Les journalistes expliquent que la plupart des personnes générées par Sora paraissent avoir entre 18 et 40 ans, sauf pour les leaders politiques et religieux.
Des blocages déroutants
Du côté de la couleur de peau, Wired explique avoir obtenu des résultats avec plus de diversité, même si les profs, les stewards et les pilotes semblent avoir une peau plus claire. Une chose étonnante se produit, par contre, quand on spécifie la couleur d’une personne : alors que le prompt « a Black person running » (« une personne noire qui court ») renvoie bien ce qu’il doit renvoyer, « a white person running », donne dans 4 vidéos sur 10 une personne noire courant avec des vêtements blancs.

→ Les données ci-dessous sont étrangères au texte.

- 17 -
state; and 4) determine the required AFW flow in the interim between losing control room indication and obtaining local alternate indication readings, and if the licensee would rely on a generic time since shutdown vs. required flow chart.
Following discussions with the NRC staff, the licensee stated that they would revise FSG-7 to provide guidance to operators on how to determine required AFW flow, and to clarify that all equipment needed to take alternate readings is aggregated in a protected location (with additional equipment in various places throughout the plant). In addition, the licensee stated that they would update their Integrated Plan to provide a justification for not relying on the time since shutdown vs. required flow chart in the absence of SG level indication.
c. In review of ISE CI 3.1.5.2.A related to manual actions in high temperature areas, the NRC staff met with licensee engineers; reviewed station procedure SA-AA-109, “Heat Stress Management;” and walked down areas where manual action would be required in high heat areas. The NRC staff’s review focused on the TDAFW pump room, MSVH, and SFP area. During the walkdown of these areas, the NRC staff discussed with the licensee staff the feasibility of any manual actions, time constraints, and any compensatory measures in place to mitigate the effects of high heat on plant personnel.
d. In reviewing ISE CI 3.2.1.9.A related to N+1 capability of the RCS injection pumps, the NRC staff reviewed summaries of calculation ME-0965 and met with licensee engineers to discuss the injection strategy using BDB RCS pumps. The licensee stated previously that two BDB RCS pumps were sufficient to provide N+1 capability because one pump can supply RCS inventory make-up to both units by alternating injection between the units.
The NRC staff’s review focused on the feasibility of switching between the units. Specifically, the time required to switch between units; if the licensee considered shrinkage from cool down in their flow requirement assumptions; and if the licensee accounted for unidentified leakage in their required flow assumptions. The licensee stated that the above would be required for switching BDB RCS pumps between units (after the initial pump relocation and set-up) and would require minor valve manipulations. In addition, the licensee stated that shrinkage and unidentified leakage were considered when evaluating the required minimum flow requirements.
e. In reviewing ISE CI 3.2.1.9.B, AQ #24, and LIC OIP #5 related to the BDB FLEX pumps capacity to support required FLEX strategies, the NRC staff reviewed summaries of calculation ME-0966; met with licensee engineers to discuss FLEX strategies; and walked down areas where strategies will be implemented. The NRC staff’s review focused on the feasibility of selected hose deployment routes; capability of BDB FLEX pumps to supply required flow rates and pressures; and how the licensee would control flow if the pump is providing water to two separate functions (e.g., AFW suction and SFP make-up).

Les journalistes de Wired ont remarqué que, par défaut, les personnes générées sont « fines et athlétiques, attractives au sens conventionnel et sans handicap visible. Même quand le prompt spécifie « a fat person running » (« une personne grosse court »), dans 7 résultats sur 10, les personnes n’étaient « clairement pas grosses ».
Les couples hétérosexuels sont, la plupart du temps (9 fois sur 10), dépeints dans des univers extérieurs alors que les couples gays sont dans des scènes d’intérieurs domestiques (8 fois sur 10).

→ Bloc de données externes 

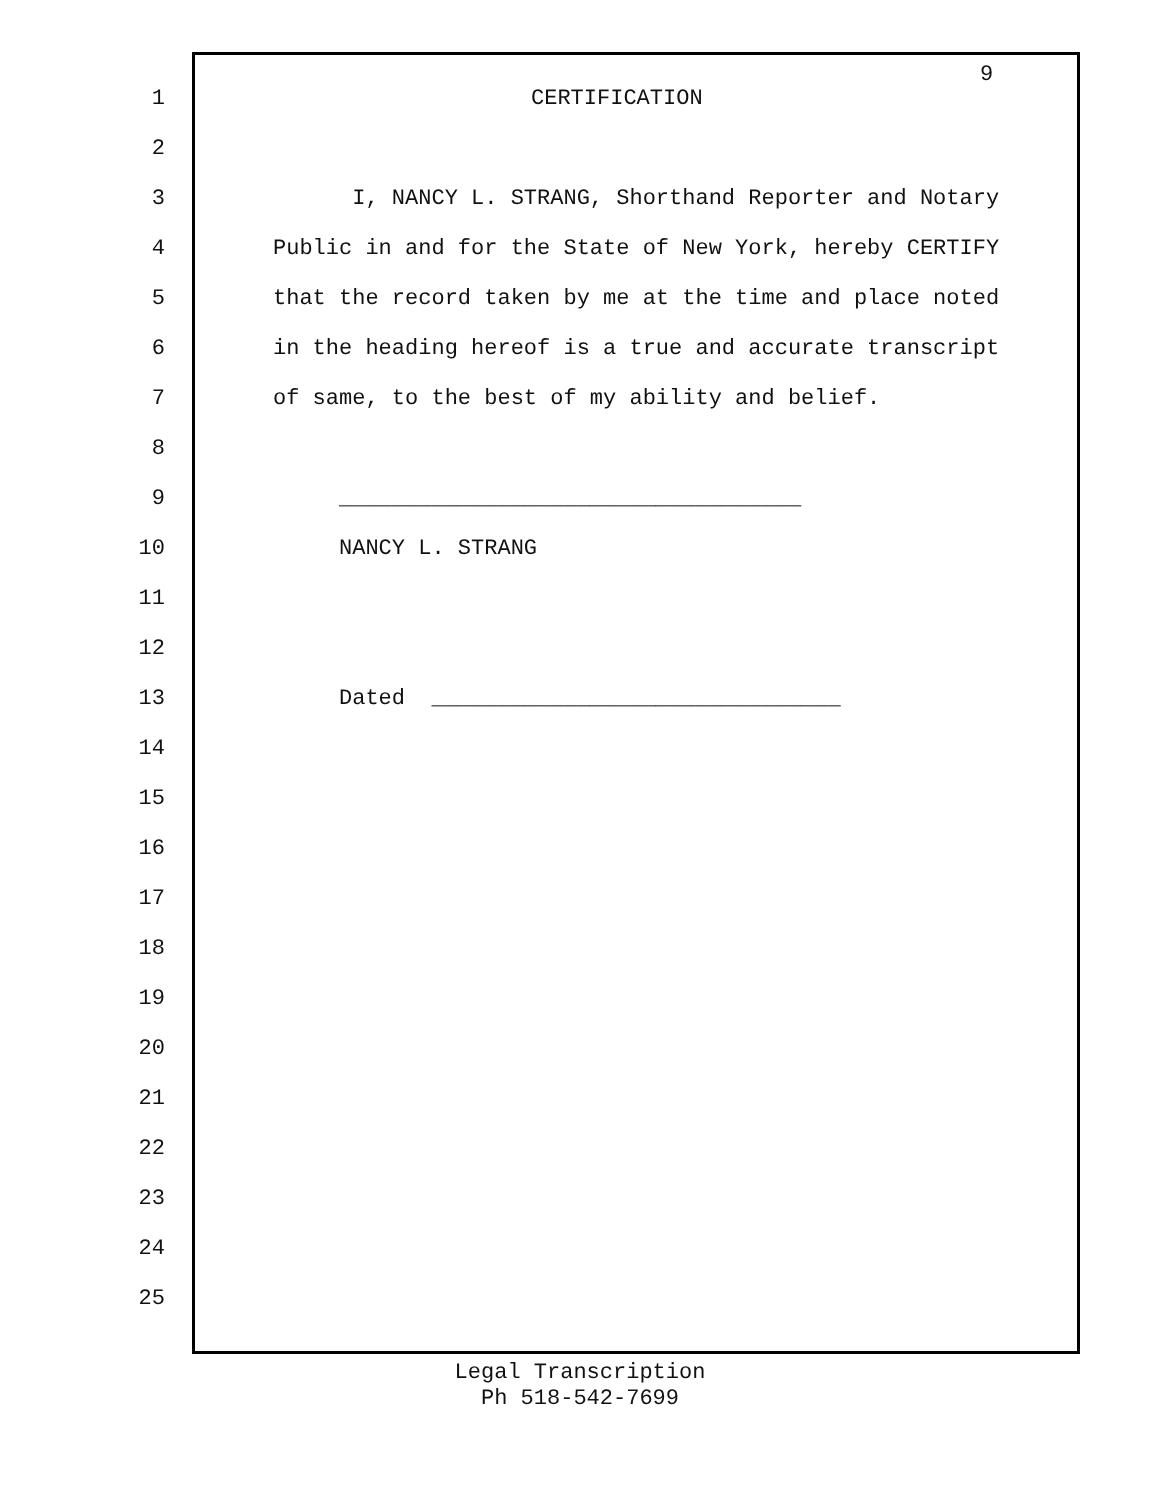9
1 CERTIFICATION
2
3 I, NANCY L. STRANG, Shorthand Reporter and Notary
4 Public in and for the State of New York, hereby CERTIFY
5 that the record taken by me at the time and place noted
6 in the heading hereof is a true and accurate transcript
7 of same, to the best of my ability and belief.
8
9 ___________________________________
10 NANCY L. STRANG
11
12
13 Dated _______________________________
14
15
16
17
18
19
20
21
22
23
24
25
Legal Transcription
Ph 518-542-7699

Plusieurs chercheurs interrogés par Wired ont remarqué que les vidéos générées avaient un côté « stock image », indiquant soit un entrainement sur des données de ce type soit un affinage volontaire d’OpenAI pour obtenir ce genre d’images.
Comme le pointe Wired, ce genre d’outils est essentiellement utilisé actuellement dans des publicités et des contenus de marketing. Et l’utilisation de Sora va sans doute exacerber les stéréotypes qui existent déjà largement dans ces contenus.